[Start of Attachment]

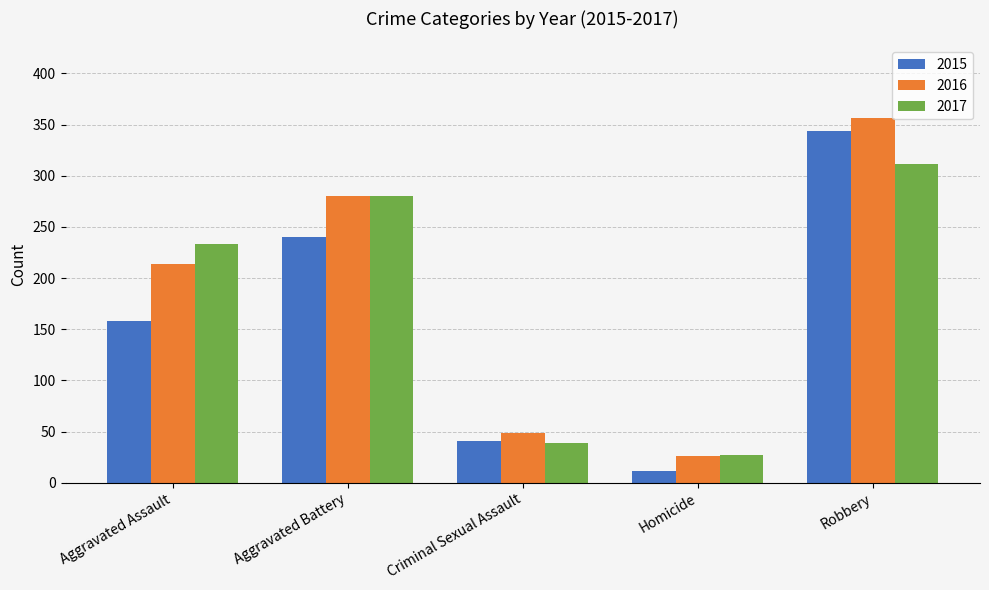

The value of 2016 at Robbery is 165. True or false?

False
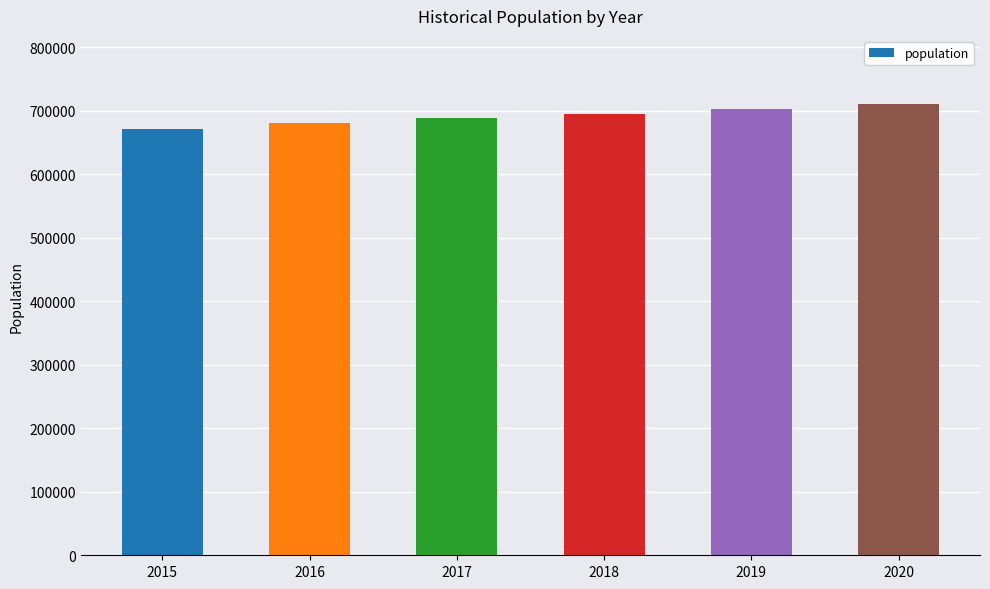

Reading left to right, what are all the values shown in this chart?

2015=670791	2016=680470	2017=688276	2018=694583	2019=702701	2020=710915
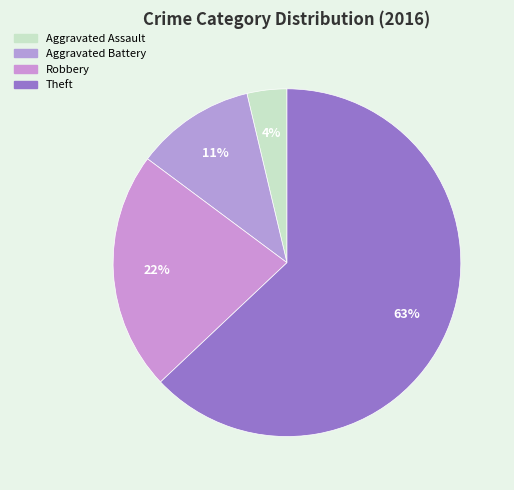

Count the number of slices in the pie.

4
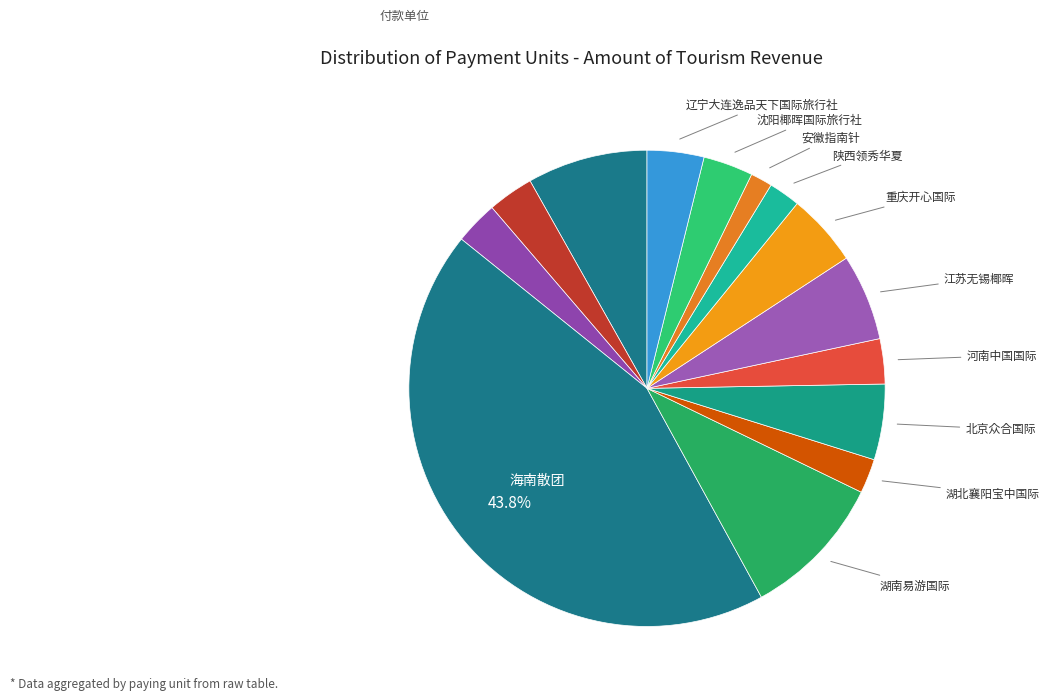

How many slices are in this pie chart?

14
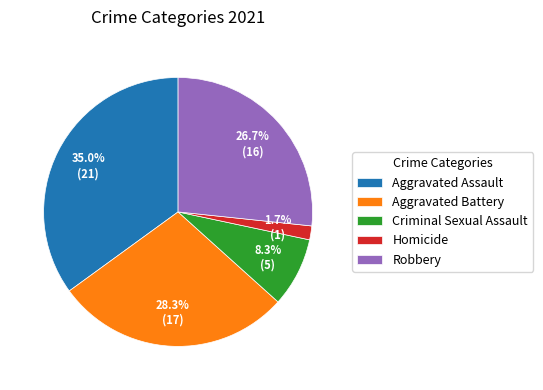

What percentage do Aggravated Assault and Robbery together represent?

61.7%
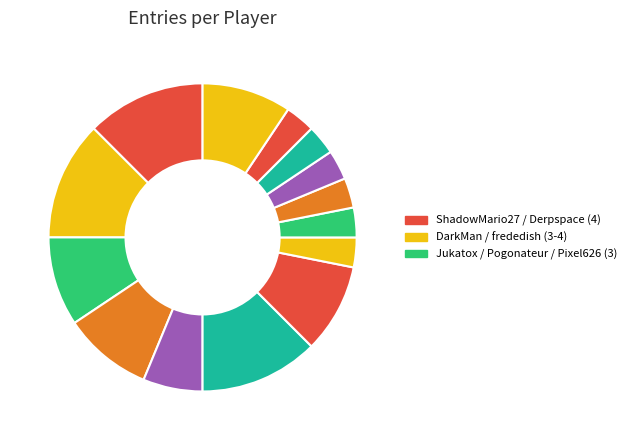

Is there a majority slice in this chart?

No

[End of Attachment]
[Start of Attachment]

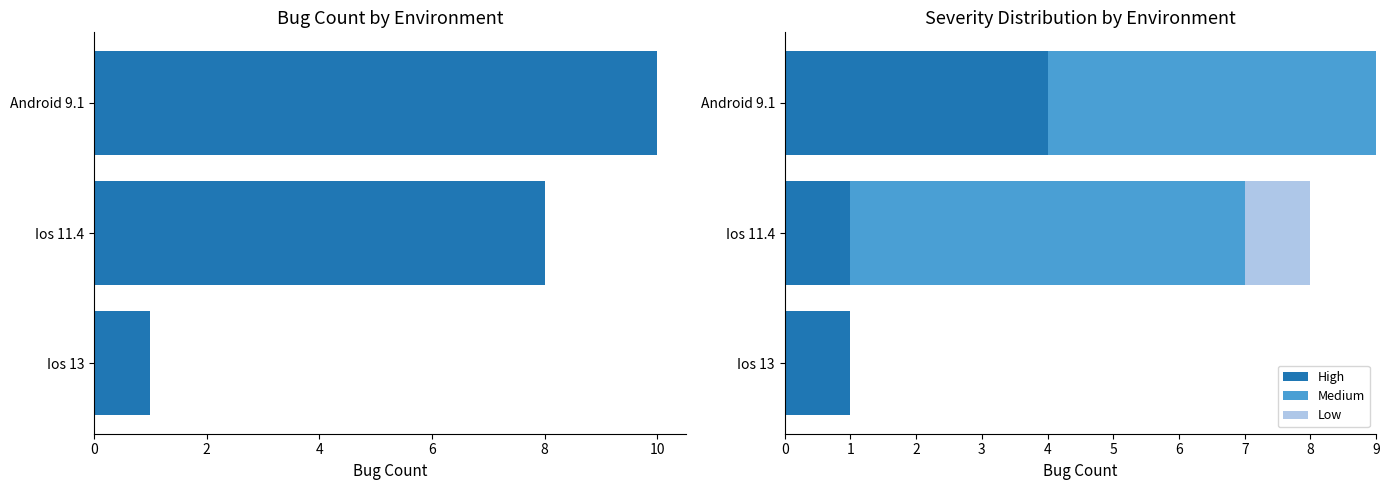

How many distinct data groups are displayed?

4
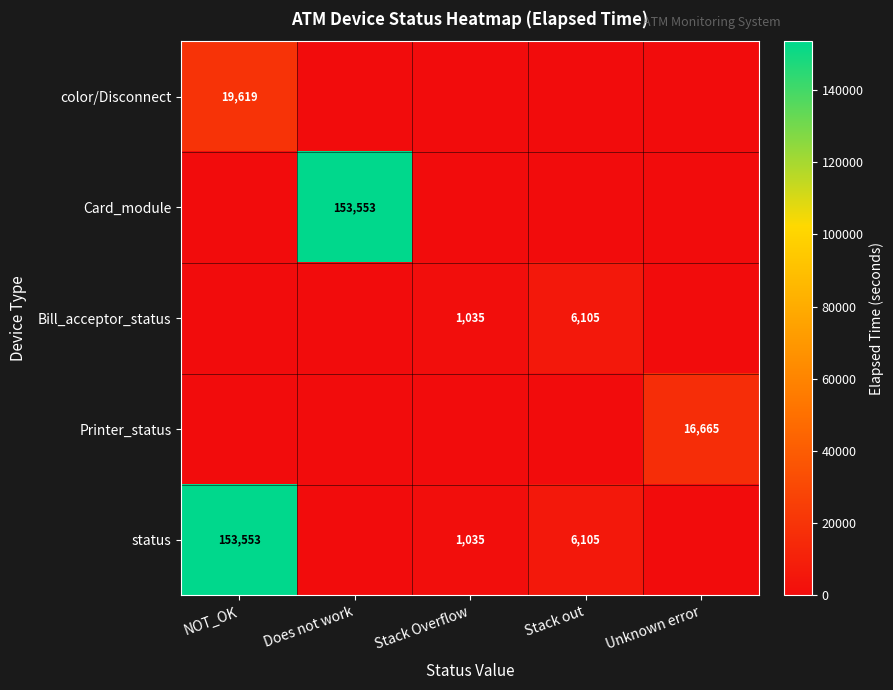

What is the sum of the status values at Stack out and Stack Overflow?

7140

[End of Attachment]

== Exercise objective ==
Count the lines in the records that contain the string "this", treating uppercase and lowercase letters as different. Reply with the number alone.

== Exercise output ==
3